Working in a Neo-Feudal Corpocracy

Reports about the Work 'Culture' at Amazon puts the spotlight on one aspect that the current version of a Free Market Economy (dubbed 'Capitalism') seems to carry to its logical conclusion: in a world devoid of any moral yardstick the ego of the few controlling the profit maximising at all cost company people are just disposable inputs.
This form of Capitalism has worked surprisingly well for a long time (but so has slavery and feudalism) as the people at the helm (owners or their agents) had some sense of noblesse oblige and were also restrained by some inner moral or societal compass.
Capitalism will always have an image problem as its success seems to be reliant on a Darwinian model of markets: One side wins when the other side loses, i.e. if you want ever-rising profits you have to squeeze the people working for you. But the invisible hand does not work as Adam Smith thought. His model of the economy might work for the neighbourhood bakery. It assumes perfect competition and free entry to the market.

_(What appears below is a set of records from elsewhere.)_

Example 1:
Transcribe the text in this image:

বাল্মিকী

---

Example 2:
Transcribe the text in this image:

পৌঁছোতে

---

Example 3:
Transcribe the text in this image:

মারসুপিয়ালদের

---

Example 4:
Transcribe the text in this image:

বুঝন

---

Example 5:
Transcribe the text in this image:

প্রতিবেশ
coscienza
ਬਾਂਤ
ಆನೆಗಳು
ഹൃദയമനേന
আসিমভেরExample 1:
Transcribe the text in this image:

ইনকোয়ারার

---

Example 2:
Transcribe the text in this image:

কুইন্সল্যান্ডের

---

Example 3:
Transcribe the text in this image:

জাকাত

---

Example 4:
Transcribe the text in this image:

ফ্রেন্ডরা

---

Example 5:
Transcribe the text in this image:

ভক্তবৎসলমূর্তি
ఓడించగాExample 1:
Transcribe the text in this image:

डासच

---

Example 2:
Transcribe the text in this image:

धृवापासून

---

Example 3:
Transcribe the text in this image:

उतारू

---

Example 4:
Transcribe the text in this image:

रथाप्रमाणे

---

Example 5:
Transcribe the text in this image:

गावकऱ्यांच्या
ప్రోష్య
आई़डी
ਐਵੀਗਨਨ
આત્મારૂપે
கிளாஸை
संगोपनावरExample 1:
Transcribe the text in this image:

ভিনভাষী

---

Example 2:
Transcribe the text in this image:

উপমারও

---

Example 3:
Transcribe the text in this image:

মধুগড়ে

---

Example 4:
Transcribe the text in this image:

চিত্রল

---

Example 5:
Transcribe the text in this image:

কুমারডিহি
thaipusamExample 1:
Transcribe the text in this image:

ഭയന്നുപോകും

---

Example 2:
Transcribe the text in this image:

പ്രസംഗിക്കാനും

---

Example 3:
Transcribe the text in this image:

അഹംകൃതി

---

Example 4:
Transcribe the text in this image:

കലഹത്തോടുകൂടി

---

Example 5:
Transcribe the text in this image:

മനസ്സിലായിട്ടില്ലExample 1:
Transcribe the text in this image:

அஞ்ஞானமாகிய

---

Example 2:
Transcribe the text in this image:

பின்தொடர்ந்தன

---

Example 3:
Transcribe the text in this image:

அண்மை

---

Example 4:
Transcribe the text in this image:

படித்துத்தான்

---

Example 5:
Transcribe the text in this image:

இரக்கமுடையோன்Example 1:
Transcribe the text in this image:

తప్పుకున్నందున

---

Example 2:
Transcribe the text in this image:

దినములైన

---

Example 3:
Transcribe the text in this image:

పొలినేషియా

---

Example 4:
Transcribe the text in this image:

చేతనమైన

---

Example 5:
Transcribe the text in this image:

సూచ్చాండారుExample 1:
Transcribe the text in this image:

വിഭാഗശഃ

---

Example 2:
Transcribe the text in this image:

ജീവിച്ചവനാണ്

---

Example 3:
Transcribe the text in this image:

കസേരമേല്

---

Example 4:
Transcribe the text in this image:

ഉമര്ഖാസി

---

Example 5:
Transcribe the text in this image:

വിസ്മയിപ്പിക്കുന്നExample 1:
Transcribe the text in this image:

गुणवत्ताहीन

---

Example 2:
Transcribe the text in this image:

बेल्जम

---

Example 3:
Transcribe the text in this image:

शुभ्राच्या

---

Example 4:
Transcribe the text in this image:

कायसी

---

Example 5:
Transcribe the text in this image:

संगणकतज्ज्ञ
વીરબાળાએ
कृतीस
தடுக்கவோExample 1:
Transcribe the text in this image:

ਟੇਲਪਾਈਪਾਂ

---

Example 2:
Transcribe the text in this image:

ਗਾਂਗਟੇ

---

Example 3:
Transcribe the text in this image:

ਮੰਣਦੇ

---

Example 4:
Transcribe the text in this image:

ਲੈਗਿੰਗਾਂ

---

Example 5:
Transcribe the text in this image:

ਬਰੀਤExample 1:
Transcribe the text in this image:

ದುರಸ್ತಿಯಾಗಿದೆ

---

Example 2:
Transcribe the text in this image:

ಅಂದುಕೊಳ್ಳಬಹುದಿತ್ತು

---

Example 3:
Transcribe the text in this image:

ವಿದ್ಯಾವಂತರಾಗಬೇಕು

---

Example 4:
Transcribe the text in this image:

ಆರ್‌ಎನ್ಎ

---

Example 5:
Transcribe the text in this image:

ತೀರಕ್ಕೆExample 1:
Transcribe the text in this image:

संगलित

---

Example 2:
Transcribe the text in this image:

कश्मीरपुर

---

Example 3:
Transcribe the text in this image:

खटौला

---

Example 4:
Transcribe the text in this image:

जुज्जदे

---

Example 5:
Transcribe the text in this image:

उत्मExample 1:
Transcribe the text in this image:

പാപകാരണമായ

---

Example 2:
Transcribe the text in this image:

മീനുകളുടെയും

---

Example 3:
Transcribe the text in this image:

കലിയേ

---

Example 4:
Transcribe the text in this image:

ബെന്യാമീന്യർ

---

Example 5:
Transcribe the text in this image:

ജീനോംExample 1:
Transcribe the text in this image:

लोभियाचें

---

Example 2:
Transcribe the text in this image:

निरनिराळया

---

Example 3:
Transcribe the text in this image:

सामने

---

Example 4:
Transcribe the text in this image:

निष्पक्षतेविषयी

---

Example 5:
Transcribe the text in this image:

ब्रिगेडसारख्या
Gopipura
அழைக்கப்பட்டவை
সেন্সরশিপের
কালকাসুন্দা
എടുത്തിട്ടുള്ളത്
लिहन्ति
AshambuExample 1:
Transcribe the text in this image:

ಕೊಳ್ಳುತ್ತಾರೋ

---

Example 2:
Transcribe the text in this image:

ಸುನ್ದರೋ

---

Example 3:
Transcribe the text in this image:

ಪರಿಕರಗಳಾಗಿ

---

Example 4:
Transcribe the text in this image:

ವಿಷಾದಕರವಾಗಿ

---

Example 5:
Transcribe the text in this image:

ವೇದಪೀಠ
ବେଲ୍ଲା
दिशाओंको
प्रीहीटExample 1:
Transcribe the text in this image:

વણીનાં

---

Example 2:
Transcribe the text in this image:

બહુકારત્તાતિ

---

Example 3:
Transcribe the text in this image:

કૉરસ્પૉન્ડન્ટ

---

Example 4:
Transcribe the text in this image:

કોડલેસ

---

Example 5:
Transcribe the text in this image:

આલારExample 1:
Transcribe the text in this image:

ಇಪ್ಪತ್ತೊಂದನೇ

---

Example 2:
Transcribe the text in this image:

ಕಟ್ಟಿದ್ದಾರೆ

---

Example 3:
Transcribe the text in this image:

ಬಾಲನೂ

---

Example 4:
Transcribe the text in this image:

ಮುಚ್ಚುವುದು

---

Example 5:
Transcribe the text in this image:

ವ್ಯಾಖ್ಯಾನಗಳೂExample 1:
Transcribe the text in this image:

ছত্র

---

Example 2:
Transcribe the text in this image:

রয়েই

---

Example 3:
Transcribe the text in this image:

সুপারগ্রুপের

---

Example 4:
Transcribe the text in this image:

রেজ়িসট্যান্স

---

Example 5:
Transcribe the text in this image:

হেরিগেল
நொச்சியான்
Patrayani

When you and your employer clash you just walk down the street and open your own bakery.
And while this model works to some degree - nearly all businesses have competition - it only works to a degree.
As long as the 'Capitalist', the owner of a firm, calls the shots when dealing with an atomised workforce there will not be a proper balance in the business world. In the case of Amazon only a united representation of the workforce will be able to deal with actual or perceived abuses.